ZK Proof Generation (client-side):

  Private Key --> Sign epoch message --> ECDSA sig (r, s)
       |
       +--> Derive pubkey (x, y) --> keccak256 --> address
       |
       +--> eth_getProof(address) --> MPT account proof
       |
       +--> Poseidon2(pubkey_x, pubkey_y, epoch) --> nullifier

  All above fed into Noir circuit --> UltraHonk proof (~85s)

  Public outputs: [state_root (32 bytes), epoch, min_balance, nullifier]

Package Structure

Package	Description
packages/circuits	Noir ZK circuit (eth_balance) with vendored noir-lang/eth-proofs for MPT verification
packages/server	Hono API server with real Barretenberg proof verification (Bun runtime)
packages/frontend	React 19 SPA (Vite + Reown AppKit + wagmi v3 for wallet, bb.js for in-browser proving)
packages/e2e	End-to-end integration tests with in-process test server

Claim Flow (Server-Side)

1. Parse and validate the request body with valibot schemas.
2. Look up the proof module by moduleId in the ModuleRegistry.
3. Validate public inputs: epoch matches current epoch, minimum balance meets threshold, state root is recent (within 256 L1 blocks).
4. Decode the hex proof and verify it with the Barretenberg UltraHonk WASM backend.
5. Attempt to record the nullifier via atomic INSERT OR IGNORE in SQLite (race-safe).
6. Dispatch testnet ETH via the FundDispatcher (viem wallet client).
7. If dispatch fails, the nullifier is automatically rolled back (unspend()) so the user can retry.
8. Record the claim in the persistent ClaimStore (SQLite) and return the transaction hash.

ZK Circuit

The core circuit is at packages/circuits/bin/eth_balance/src/main.nr. It enforces six constraints:

Constraint 1: In-Circuit Message Hash Derivation

The circuit computes the EIP-191 message hash from the public epoch input, preventing signature replay attacks. The domain message format is fixed-length (50 bytes):

Domain message:  "zk_faucet_v1:eth-balance:nullifier_seed:" + epoch_padded_10_digits
EIP-191 wrapped: "\x19Ethereum Signed Message:\n50" + domain_message  (78 bytes total)
Hash:            keccak256(eip191_message)

The epoch is zero-padded to 10 digits (e.g., epoch 2928 becomes "0000002928") so the message is always exactly 50 bytes, enabling fixed-length in-circuit computation.

Constraint 2: ECDSA Signature Verification

Verifies the secp256k1 signature (sig_r, sig_s) against the provided public key (pubkey_x, pubkey_y) and the in-circuit computed message hash.

Constraint 3: Address Derivation

Asserts that keccak256(pubkey_x || pubkey_y)[12..32] == address, ensuring the public key corresponds to the claimed Ethereum address.

→ **To do**
(1) In the faucet design notes, write out the passage from "Claim Flow (Server-Side)" to "UltraHonk WASM backend." without any changes.
(2) According to the faucet design notes, what happens to the nullifier when fund dispatch fails?
(3) Write the next part of the faucet design notes, starting right after their final sentence.

→ **Data shown**
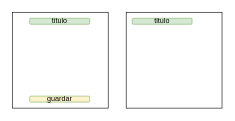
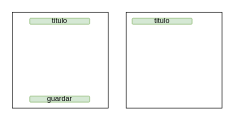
  <mxCell id="0" />
  <mxCell id="1" parent="0" />
  <mxCell id="2" value="" style="whiteSpace=wrap;html=1;aspect=fixed;direction=south;fillColor=none;" vertex="1" parent="1"><mxGeometry x="210" y="20" width="160" height="160" as="geometry" /></mxCell>
  <mxCell id="3" value="" style="whiteSpace=wrap;html=1;aspect=fixed;" vertex="1" parent="1"><mxGeometry x="20" y="20" width="160" height="160" as="geometry" /></mxCell>
  <mxCell id="4" value="titulo" style="rounded=1;whiteSpace=wrap;html=1;fillColor=#d5e8d4;strokeColor=#82b366;" vertex="1" parent="1"><mxGeometry x="49" y="30" width="100" height="10" as="geometry" /></mxCell>
- <mxCell id="5" value="guardar" style="rounded=1;whiteSpace=wrap;html=1;fillColor=#fff2cc;strokeColor=#82b366;" vertex="1" parent="1"><mxGeometry x="49" y="160" width="100" height="10" as="geometry" /></mxCell>
+ <mxCell id="5" value="guardar" style="rounded=1;whiteSpace=wrap;html=1;fillColor=#d5e8d4;strokeColor=#82b366;" vertex="1" parent="1"><mxGeometry x="49" y="160" width="100" height="10" as="geometry" /></mxCell>
  <mxCell id="6" value="titulo" style="rounded=1;whiteSpace=wrap;html=1;fillColor=#d5e8d4;strokeColor=#82b366;" vertex="1" parent="1"><mxGeometry x="220" y="30" width="100" height="10" as="geometry" /></mxCell>
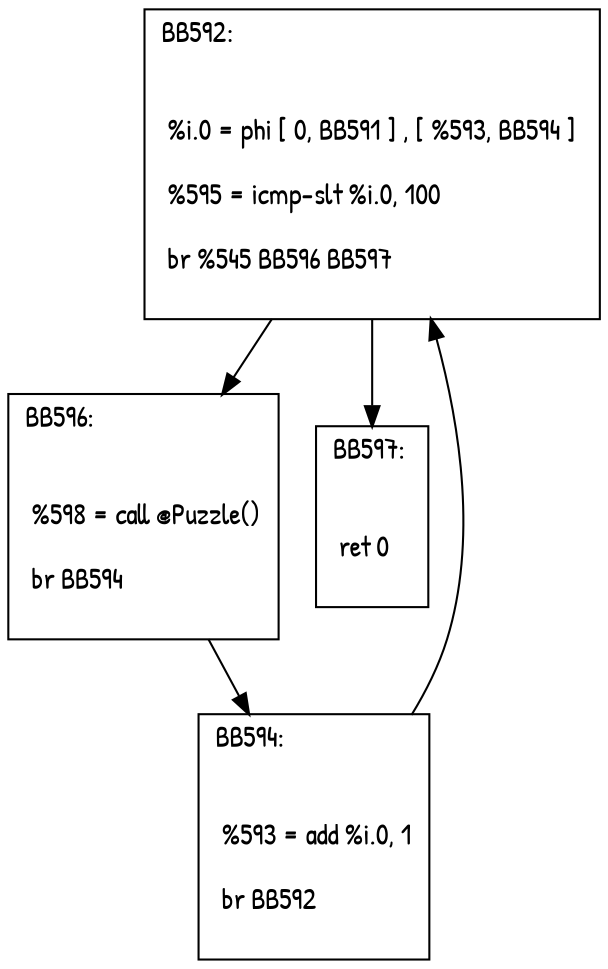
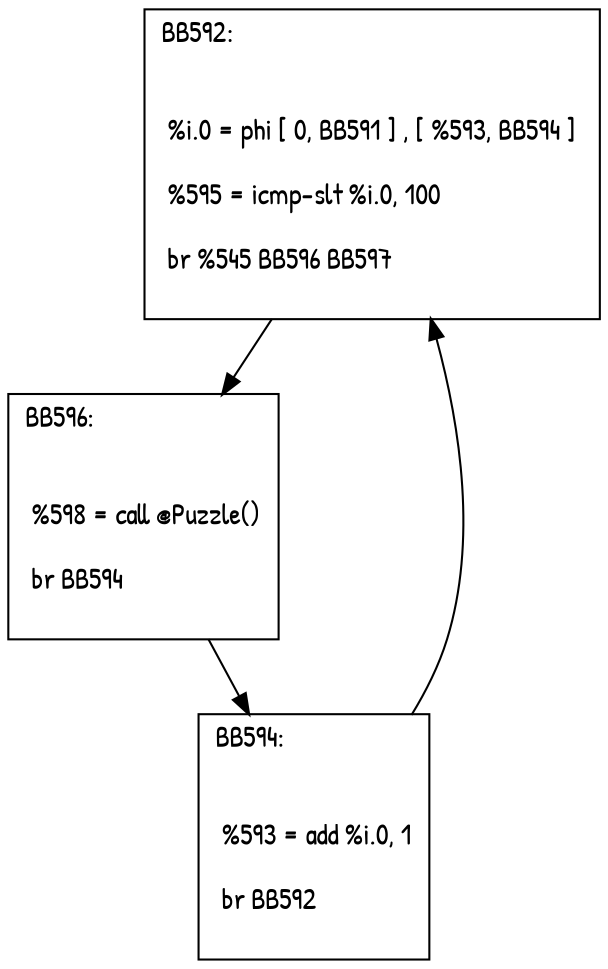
  digraph {
    fontname="Patrick Hand"
    node [fontname="Patrick Hand" shape=record]
    edge [fontname="Patrick Hand"]
    n1 [label="{BB592:\l\l\n             %i.0 = phi [ 0, BB591 ] , [ %593, BB594 ] \l\n             %595 = icmp-slt %i.0, 100\l\n             br %545 BB596 BB597\l\n             }"]
    n2 [label="{BB596:\l\l\n             %598 = call @Puzzle()\l\n             br BB594\l\n             }"]
-   n3 [label="{BB597:\l\l\n             ret 0\l\n             }"]
    n4 [label="{BB594:\l\l\n             %593 = add %i.0, 1\l\n             br BB592\l\n             }"]
    n1 -> n2
-   n1 -> n3
    n2 -> n4
    n4 -> n1
  }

→ **Responses by task**
(1)
Claim Flow (Server-Side)

1. Parse and validate the request body with valibot schemas.
2. Look up the proof module by moduleId in the ModuleRegistry.
3. Validate public inputs: epoch matches current epoch, minimum balance meets threshold, state root is recent (within 256 L1 blocks).
4. Decode the hex proof and verify it with the Barretenberg UltraHonk WASM backend.

(2) It is automatically rolled back with unspend() so the user can retry.

(3)
Constraint 4: MPT Account Proof Verification

Verifies a Merkle-Patricia Trie inclusion proof against the public state_root, walking branch and extension nodes to the leaf, then extracts the account's RLP-encoded balance. This uses the vendored noir-lang/eth-proofs library.

Constraint 5: Balance Check

Asserts verified_balance >= min_balance where min_balance is a public input (configured via MIN_BALANCE_WEI).

Constraint 6: Nullifier Derivation

Computes nullifier = Poseidon2(pubkey_x_field, pubkey_y_field, epoch) and asserts it matches the public nullifier input. The nullifier is derived from the public key (not the signature) to ensure determinism regardless of ECDSA nonce randomness.

Circuit Inputs

Input	Visibility	Type	Description
sig_r, sig_s	Private	[u8; 32] each	ECDSA signature components
pubkey_x, pubkey_y	Private	[u8; 32] each	secp256k1 public key coordinates
address	Private	[u8; 20]	Ethereum address
proof_key	Private	[u8; 66]	Left-padded keccak256(address)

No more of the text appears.